*** EXERCISE MATERIALS
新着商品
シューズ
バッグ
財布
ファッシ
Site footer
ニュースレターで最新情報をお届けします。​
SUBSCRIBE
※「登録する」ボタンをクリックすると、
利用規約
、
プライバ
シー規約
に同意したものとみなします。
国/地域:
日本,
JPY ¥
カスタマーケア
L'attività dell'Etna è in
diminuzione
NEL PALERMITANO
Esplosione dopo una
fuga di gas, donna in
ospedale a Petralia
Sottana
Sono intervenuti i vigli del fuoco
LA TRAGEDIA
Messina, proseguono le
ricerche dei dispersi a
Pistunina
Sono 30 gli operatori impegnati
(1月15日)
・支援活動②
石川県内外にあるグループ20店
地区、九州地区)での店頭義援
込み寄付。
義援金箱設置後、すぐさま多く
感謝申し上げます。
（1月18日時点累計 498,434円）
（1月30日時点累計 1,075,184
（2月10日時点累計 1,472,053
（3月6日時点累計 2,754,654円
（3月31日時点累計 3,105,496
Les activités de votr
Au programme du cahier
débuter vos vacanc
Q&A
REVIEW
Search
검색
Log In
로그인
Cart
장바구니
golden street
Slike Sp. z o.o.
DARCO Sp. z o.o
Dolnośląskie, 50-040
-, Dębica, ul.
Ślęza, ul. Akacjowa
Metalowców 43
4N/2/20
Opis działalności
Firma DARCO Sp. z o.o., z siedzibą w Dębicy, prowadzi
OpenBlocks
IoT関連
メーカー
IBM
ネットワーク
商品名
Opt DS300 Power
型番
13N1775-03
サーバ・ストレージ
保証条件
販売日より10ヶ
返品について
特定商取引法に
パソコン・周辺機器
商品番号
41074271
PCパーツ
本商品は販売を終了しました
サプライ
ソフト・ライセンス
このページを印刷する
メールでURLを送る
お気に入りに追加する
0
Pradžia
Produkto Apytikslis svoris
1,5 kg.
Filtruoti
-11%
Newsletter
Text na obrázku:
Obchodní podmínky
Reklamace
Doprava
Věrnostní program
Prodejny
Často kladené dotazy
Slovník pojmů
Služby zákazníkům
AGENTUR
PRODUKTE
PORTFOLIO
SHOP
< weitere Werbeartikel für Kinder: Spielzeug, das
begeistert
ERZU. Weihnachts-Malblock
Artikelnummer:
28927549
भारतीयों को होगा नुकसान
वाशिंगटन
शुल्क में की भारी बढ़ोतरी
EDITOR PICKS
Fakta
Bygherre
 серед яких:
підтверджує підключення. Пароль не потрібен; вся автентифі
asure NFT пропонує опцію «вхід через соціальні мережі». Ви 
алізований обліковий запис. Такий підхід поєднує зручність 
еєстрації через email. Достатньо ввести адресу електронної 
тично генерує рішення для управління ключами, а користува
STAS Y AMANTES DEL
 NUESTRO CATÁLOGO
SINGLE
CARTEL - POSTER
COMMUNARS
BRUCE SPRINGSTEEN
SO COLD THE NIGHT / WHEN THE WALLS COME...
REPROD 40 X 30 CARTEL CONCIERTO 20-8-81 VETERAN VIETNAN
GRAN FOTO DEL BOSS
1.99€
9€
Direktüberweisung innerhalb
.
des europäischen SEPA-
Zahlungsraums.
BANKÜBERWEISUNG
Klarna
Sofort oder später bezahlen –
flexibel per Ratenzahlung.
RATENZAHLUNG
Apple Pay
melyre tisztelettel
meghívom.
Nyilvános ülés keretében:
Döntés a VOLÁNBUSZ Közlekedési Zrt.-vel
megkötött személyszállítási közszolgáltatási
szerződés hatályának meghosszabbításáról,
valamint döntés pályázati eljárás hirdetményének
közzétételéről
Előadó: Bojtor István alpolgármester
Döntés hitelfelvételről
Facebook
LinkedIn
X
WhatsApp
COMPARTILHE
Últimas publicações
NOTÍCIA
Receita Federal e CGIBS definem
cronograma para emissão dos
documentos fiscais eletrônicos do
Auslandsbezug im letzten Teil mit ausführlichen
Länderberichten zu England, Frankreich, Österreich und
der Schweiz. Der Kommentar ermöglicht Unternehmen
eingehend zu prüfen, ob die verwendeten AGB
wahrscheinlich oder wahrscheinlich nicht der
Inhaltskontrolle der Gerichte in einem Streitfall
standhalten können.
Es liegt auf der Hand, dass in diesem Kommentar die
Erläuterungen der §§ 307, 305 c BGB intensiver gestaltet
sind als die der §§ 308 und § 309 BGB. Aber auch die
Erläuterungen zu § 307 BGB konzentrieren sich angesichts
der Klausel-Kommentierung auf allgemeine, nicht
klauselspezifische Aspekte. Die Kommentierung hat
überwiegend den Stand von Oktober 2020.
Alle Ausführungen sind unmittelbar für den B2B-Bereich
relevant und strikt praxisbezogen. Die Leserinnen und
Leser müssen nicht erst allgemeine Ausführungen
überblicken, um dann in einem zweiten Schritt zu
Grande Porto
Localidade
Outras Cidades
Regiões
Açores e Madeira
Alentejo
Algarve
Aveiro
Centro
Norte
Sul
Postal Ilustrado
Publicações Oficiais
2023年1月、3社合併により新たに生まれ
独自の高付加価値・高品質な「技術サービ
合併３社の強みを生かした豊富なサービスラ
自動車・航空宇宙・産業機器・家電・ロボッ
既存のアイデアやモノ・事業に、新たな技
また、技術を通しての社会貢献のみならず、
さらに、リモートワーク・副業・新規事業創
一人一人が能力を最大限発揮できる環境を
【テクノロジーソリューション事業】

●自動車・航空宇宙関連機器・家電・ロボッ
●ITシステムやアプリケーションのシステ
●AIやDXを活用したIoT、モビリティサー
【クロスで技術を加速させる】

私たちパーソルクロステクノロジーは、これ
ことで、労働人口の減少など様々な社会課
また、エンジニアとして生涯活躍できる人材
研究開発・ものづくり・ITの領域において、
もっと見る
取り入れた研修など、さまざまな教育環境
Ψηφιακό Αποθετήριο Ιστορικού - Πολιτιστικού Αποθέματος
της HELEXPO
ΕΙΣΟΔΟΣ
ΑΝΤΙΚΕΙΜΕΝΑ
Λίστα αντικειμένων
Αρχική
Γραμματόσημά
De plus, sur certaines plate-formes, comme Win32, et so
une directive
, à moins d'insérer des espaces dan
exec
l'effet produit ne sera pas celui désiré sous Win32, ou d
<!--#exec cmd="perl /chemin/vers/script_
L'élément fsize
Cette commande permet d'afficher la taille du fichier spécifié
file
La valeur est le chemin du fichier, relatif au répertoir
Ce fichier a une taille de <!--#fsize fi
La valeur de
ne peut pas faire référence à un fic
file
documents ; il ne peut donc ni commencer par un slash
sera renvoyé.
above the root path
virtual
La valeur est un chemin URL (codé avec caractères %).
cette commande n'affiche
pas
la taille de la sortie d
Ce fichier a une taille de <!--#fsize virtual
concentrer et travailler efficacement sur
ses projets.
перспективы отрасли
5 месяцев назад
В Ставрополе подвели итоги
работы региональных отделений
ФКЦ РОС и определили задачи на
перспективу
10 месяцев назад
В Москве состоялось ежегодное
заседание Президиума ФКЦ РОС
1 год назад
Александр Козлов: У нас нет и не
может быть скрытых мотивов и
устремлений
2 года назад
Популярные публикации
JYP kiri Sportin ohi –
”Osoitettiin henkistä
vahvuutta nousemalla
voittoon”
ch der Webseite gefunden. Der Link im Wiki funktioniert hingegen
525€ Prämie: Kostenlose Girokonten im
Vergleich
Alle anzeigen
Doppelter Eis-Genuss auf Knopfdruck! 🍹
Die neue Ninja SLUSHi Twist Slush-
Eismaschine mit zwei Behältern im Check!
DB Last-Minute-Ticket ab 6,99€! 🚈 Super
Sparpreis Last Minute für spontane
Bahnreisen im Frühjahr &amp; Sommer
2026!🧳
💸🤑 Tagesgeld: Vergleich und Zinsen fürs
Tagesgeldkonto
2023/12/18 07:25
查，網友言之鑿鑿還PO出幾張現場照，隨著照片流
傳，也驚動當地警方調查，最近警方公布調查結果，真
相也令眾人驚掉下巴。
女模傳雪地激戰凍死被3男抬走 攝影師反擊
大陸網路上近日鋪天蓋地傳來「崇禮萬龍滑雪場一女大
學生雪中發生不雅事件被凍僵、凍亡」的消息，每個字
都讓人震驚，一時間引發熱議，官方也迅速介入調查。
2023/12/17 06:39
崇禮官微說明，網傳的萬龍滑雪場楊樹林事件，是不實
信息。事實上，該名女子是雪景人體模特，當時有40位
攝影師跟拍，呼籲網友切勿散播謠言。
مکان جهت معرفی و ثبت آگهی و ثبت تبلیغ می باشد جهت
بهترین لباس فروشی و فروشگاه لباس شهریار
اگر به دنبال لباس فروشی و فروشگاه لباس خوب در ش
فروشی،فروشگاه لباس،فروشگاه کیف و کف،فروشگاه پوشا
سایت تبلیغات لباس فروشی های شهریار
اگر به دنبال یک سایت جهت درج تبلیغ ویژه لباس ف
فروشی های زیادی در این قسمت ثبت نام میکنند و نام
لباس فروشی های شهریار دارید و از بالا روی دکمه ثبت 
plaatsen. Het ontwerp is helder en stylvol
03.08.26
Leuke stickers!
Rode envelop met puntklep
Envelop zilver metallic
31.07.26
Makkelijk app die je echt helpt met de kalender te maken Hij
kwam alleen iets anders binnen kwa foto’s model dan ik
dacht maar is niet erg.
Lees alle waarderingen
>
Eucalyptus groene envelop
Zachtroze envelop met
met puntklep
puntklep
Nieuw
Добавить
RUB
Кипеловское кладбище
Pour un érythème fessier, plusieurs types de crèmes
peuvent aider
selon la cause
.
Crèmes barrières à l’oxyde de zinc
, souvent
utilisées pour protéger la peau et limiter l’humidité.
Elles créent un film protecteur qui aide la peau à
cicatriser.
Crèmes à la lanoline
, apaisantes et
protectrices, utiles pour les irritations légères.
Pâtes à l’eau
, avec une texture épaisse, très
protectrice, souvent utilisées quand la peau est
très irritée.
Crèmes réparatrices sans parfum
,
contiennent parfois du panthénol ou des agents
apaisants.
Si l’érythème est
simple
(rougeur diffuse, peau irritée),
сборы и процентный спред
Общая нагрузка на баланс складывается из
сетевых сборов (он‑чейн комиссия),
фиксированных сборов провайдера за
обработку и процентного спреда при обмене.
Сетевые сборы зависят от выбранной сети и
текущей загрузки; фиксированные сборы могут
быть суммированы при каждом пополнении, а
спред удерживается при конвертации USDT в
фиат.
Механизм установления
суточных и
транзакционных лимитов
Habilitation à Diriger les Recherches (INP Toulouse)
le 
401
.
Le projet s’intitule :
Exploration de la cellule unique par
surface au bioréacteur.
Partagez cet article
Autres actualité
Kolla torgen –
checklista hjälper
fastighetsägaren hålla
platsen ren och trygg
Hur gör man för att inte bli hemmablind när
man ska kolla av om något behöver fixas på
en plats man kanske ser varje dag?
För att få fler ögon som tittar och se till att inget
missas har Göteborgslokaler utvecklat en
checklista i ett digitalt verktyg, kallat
******
## WHAT YOU ARE ASKED TO DO
Replace "virtual" with "virtuel" in the stretch from "私たちパーソルクロステクノロジーは、これ" through "работы региональных отделений", and give back only those lines with nothing else changed.

## RESPONSE
私たちパーソルクロステクノロジーは、これ
ことで、労働人口の減少など様々な社会課
また、エンジニアとして生涯活躍できる人材
研究開発・ものづくり・ITの領域において、
もっと見る
取り入れた研修など、さまざまな教育環境
Ψηφιακό Αποθετήριο Ιστορικού - Πολιτιστικού Αποθέματος
της HELEXPO
ΕΙΣΟΔΟΣ
ΑΝΤΙΚΕΙΜΕΝΑ
Λίστα αντικειμένων
Αρχική
Γραμματόσημά
De plus, sur certaines plate-formes, comme Win32, et so
une directive
, à moins d'insérer des espaces dan
exec
l'effet produit ne sera pas celui désiré sous Win32, ou d
<!--#exec cmd="perl /chemin/vers/script_
L'élément fsize
Cette commande permet d'afficher la taille du fichier spécifié
file
La valeur est le chemin du fichier, relatif au répertoir
Ce fichier a une taille de <!--#fsize fi
La valeur de
ne peut pas faire référence à un fic
file
documents ; il ne peut donc ni commencer par un slash
sera renvoyé.
above the root path
virtuel
La valeur est un chemin URL (codé avec caractères %).
cette commande n'affiche
pas
la taille de la sortie d
Ce fichier a une taille de <!--#fsize virtuel
concentrer et travailler efficacement sur
ses projets.
перспективы отрасли
5 месяцев назад
В Ставрополе подвели итоги
работы региональных отделений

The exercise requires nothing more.